** Begin RECORDS SUPPLIED **
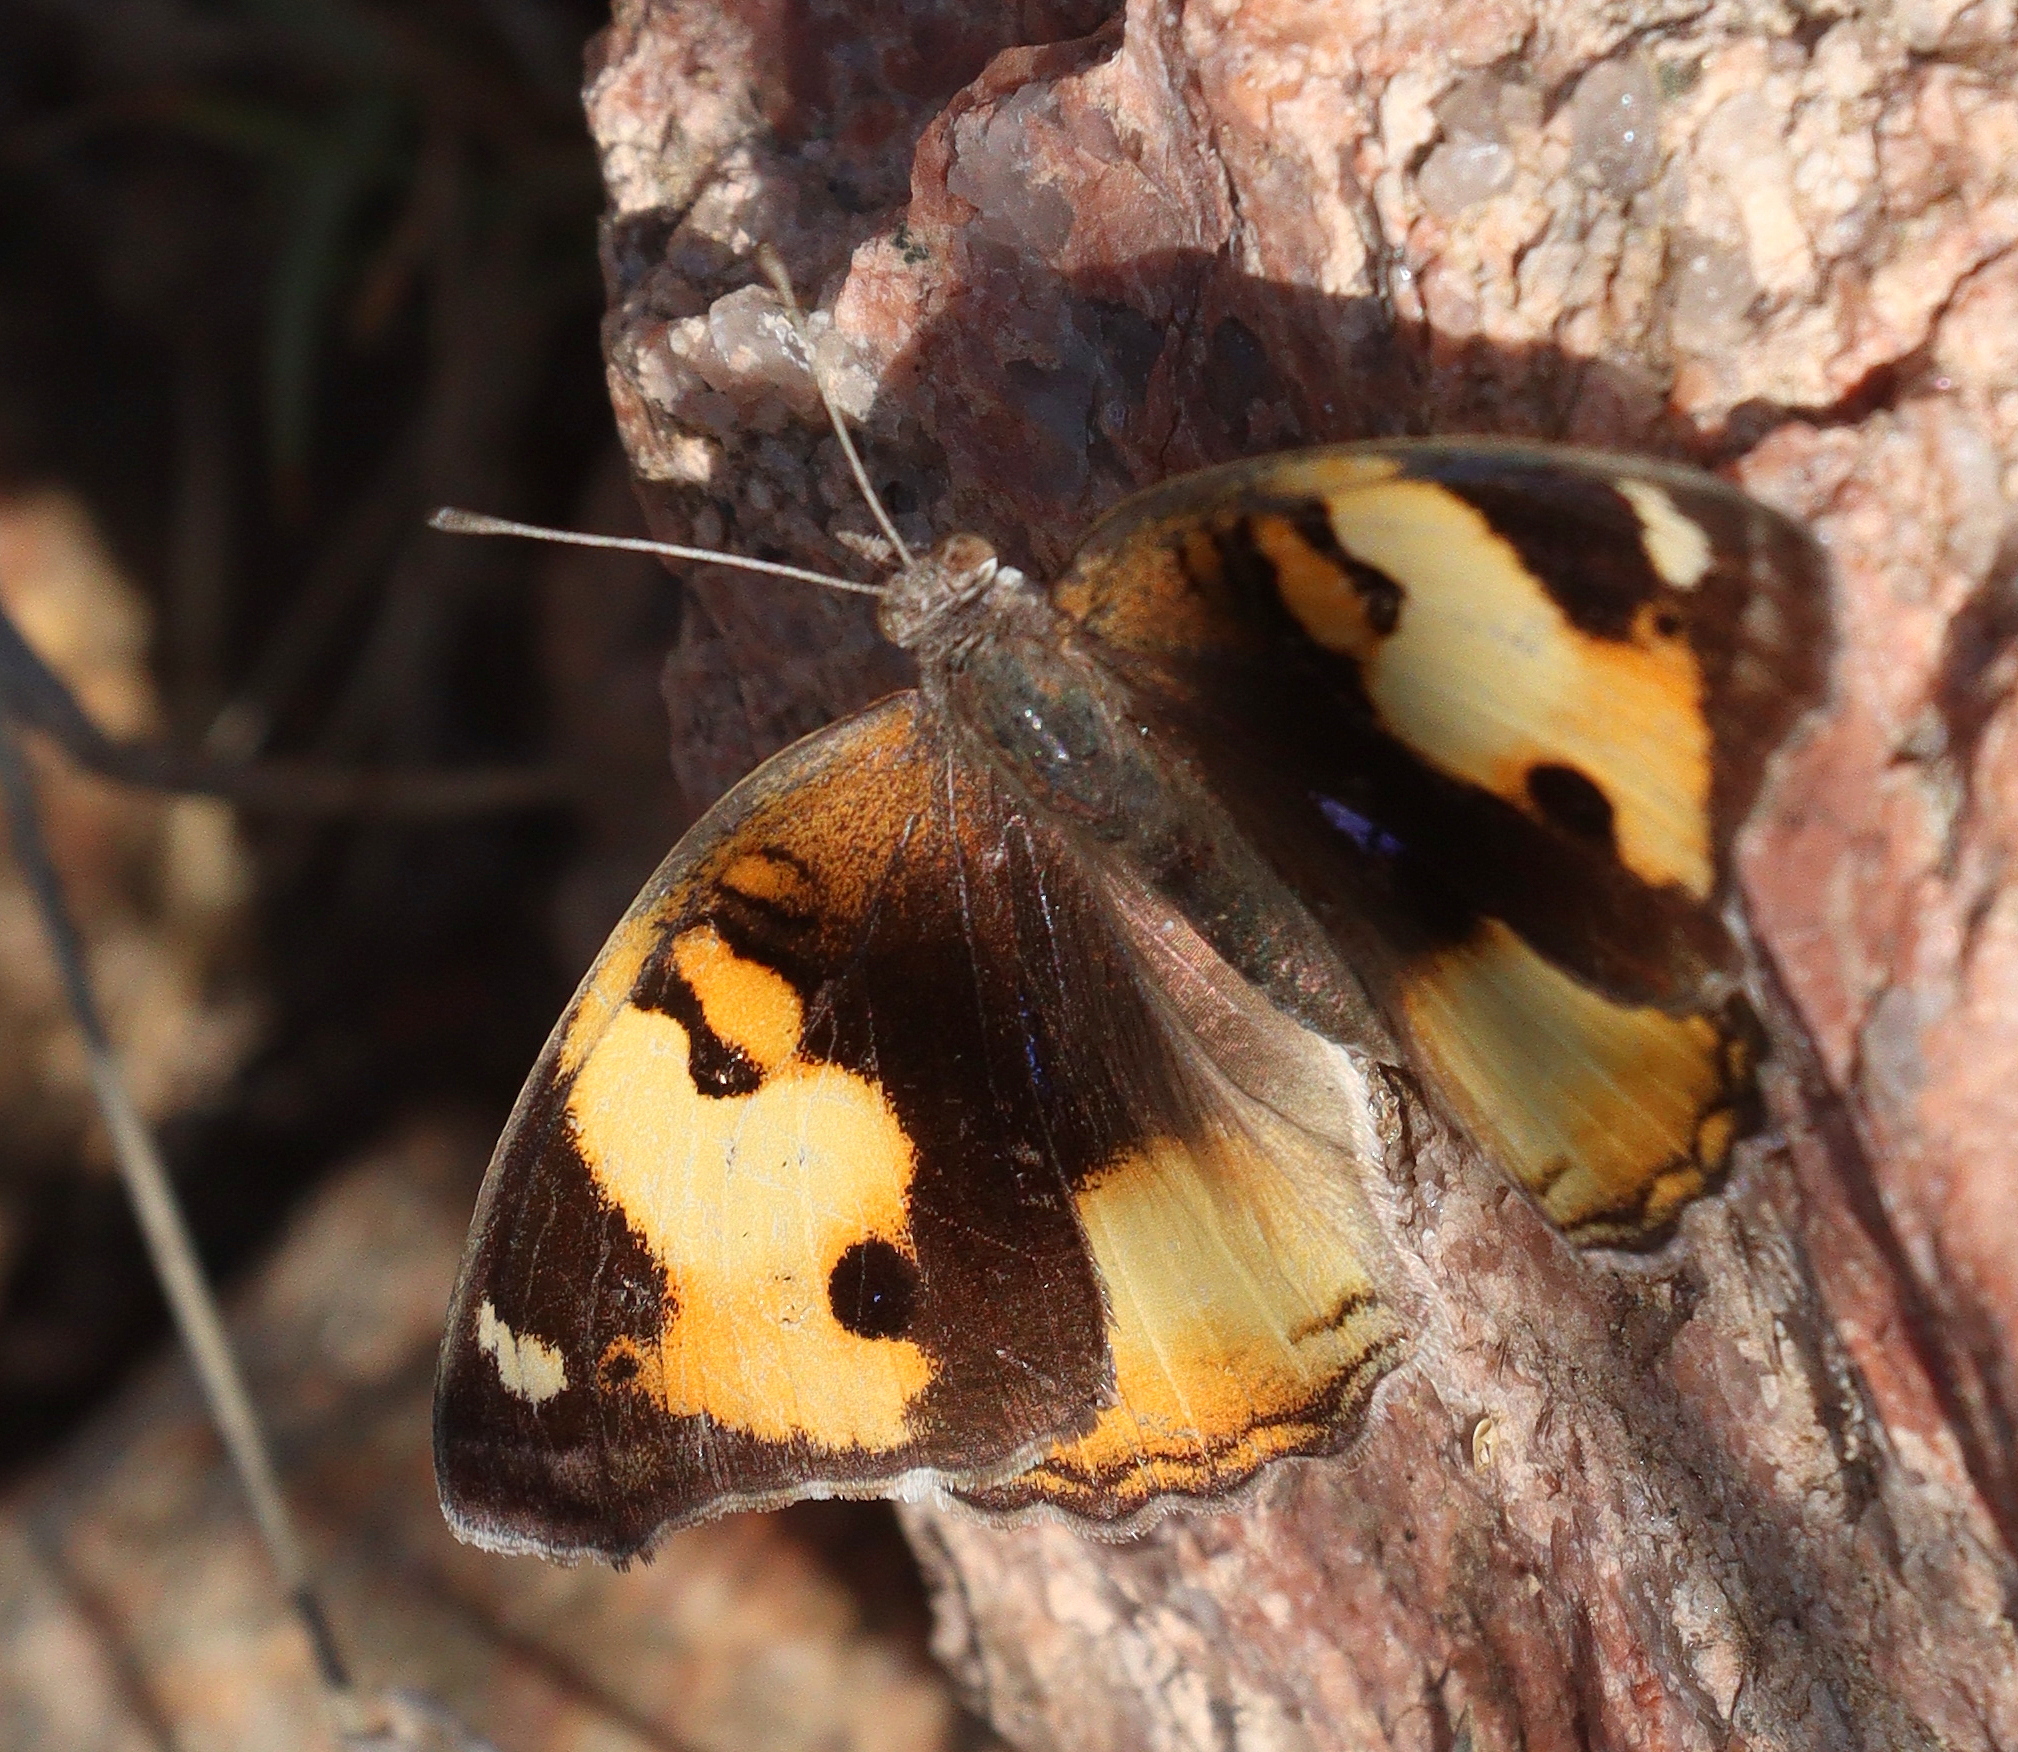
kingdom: Animalia
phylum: Arthropoda
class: Insecta
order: Lepidoptera
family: Nymphalidae
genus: Junonia
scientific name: Junonia hierta
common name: Yellow pansy
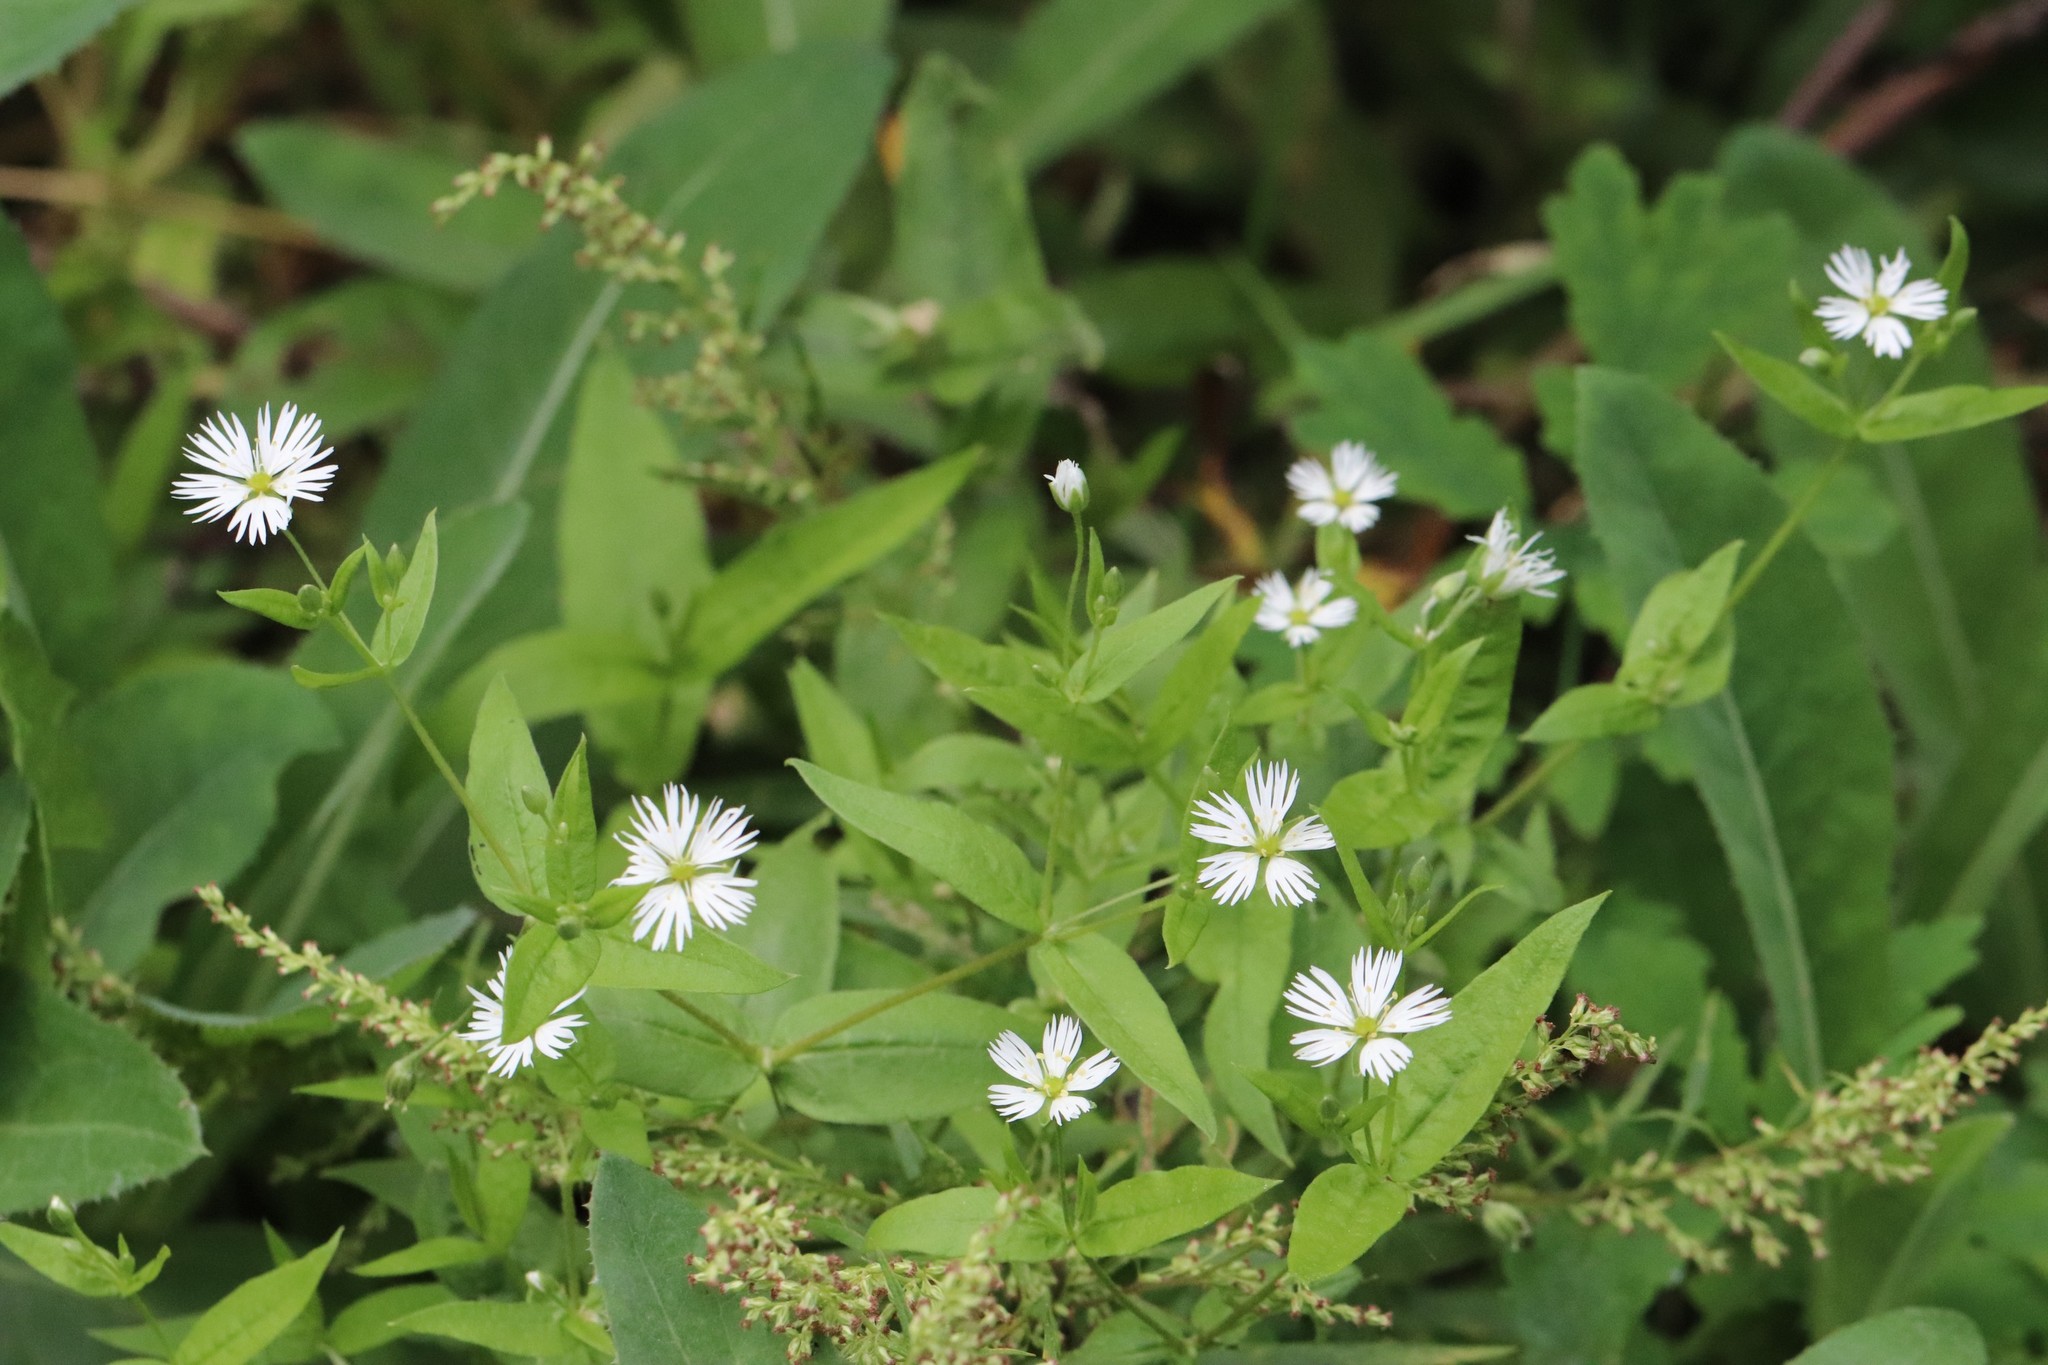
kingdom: Plantae
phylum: Tracheophyta
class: Magnoliopsida
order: Caryophyllales
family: Caryophyllaceae
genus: Stellaria
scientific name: Stellaria radians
** End RECORDS SUPPLIED **
Copy out everything from the line containing "family: Nymphalidae" down to the last line of the entries, including both ends. Leave the pictures out.

### WRITTEN SOLUTION
family: Nymphalidae
genus: Junonia
scientific name: Junonia hierta
common name: Yellow pansy
kingdom: Plantae
phylum: Tracheophyta
class: Magnoliopsida
order: Caryophyllales
family: Caryophyllaceae
genus: Stellaria
scientific name: Stellaria radians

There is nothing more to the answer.